Poppy shook her head. 'The perils of unanticipated hostage-taking,' she said and smiled wryly. 'Never mind Catkin, we'll muddle through.'

'No,' said Nan with a kiss for Poppy's cheek. 'We should think about leaving. We should have done it ages ago, Mouse. I'm sorry.'

'Don't be,' Poppy said, and pulled Nan into a hug there by the pantry. She smelled of yeast, flour and cardamom. Nan was glad that Crow Lake was not so far as all that.

'And of course,' said Poppy, 'we'll see you as often as we can manage.'

'We wouldn't have it any other way. The little girls will be sorry to lose their courtiers.'

Poppy snorted. 'Fairies,' said Poppy. 'If they're ordinary girls, I'm a Dutchman.' She laughed her wonderful, ruddy laugh and again there was that timeslip feeling of stepping backwards again. They were in Swallowgate with its imperfect oven, Poppy's bread rising on the scrubbed pine table. In a minute Pilgrim would wreak some domestic devastation and answer for it.

Said Poppy as an afterthought, 'it's a reciprocal sentiment.

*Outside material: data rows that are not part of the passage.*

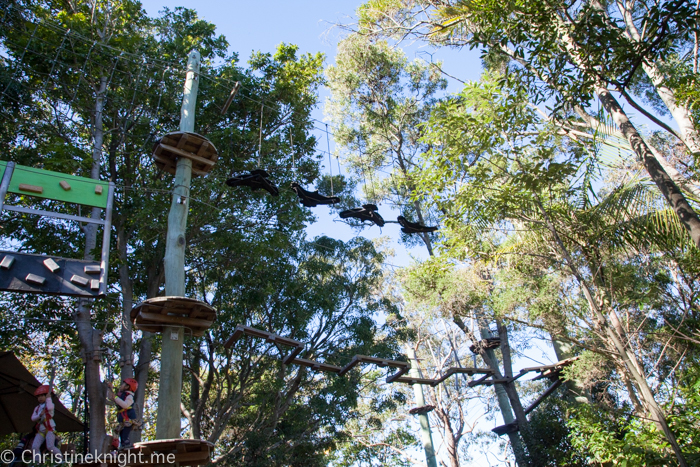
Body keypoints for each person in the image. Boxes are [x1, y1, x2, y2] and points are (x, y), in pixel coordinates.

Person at [30, 385, 62, 463]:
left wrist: (48, 398)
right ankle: (38, 462)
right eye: (38, 396)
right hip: (41, 430)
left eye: (42, 396)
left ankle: (61, 460)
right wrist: (40, 415)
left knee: (50, 446)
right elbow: (33, 418)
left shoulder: (49, 404)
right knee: (34, 447)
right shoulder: (37, 408)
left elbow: (50, 408)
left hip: (50, 428)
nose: (40, 398)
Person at [106, 378, 138, 450]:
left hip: (128, 419)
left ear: (127, 387)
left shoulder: (129, 396)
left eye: (123, 384)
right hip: (123, 419)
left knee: (124, 435)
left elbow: (125, 405)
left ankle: (127, 446)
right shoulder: (121, 394)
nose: (121, 385)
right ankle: (122, 447)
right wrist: (109, 388)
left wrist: (116, 398)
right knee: (121, 433)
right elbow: (111, 397)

We'll miss you, too. Not just because of your sprites, either.'

They chose a clear day to set out. The air smelled cold and crisp, and it made their breath form fine, misty clouds on the air. Peter and Jerry had done what they could to shovel out the front of the house and a little up the road, but it wasn't much. Now and then sun sent gouts of snow sloping off trees and onto the ground where it flowed seamlessly into the drifts. Lamia whickered uncertainty at navigating through the cold feather-down of the landscape, but Poppy charmed her into her place at the helm of the sleigh. Peter got out a wagon and arranged to go part of the way with them by snowshoe, because, as he said, there were things he'd need in the town anyway.

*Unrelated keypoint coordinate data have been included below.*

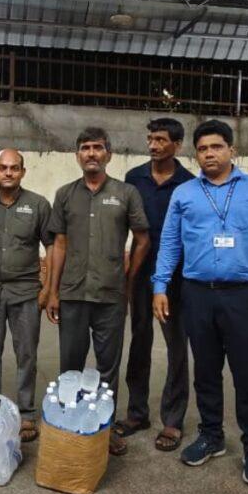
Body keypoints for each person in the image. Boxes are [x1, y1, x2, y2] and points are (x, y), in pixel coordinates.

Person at [153, 119, 248, 486]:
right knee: (206, 371)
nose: (210, 154)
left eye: (217, 147)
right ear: (195, 153)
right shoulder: (184, 194)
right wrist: (160, 285)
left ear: (232, 150)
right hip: (196, 294)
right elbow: (170, 243)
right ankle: (211, 436)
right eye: (203, 149)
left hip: (241, 296)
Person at [45, 126, 150, 456]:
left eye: (97, 148)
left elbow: (142, 238)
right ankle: (68, 425)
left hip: (110, 296)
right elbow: (58, 244)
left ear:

'You're just reluctant to leave your wee elven queens,' said Poppy. 'I consider myself thoroughly displaced.'

'Never Stitch,' said Peter, with a kiss for her cold, white fingers.

'It won't be for long,' said Nan.

'No,' Jerry said. 'There's Christmas coming, remember. They,' he nodded at the little girls, swaddled and blanketed within an inch of their little lives, 'will never let us forget it if we don't reconnect with you for that at least.'

'I should think not,' said Poppy.

The snow did not crunch this time; it did not so much as squeak. The sleigh slipped mute through the vast white sea of snowfall, and they were off to Crow Lake at last. It was heavy, slow-gong work, and Nan pulled her girls close for warmth in the face of the exposed landscape. Peter kept steady pace with them, snowshoes schluffing through the white velvet lace of the snow. At the crossroads that parted them, Peter pointed the way with one great, beaver-lined mitt. Nan cradled her daughters to her and followed his finger norward to where a cardinal winged like a lone scarlet streamer, and the crows called out a welcome. If she squinted, Nan could just make out the shadow of the lake, it's outline against the bruise of the conifers. It was the end of the world. The place time forgot. Cold, snow-buried and deeply, achingly beautiful. And for a little while, Nan thought, Miri and Mandy burrowed under one maternal arm apiece, it would be home. Crow Lake at last. She raised Peter a final salute and the last sound as they pulled out of sight was his 'Haste ye back!' arm waving madly.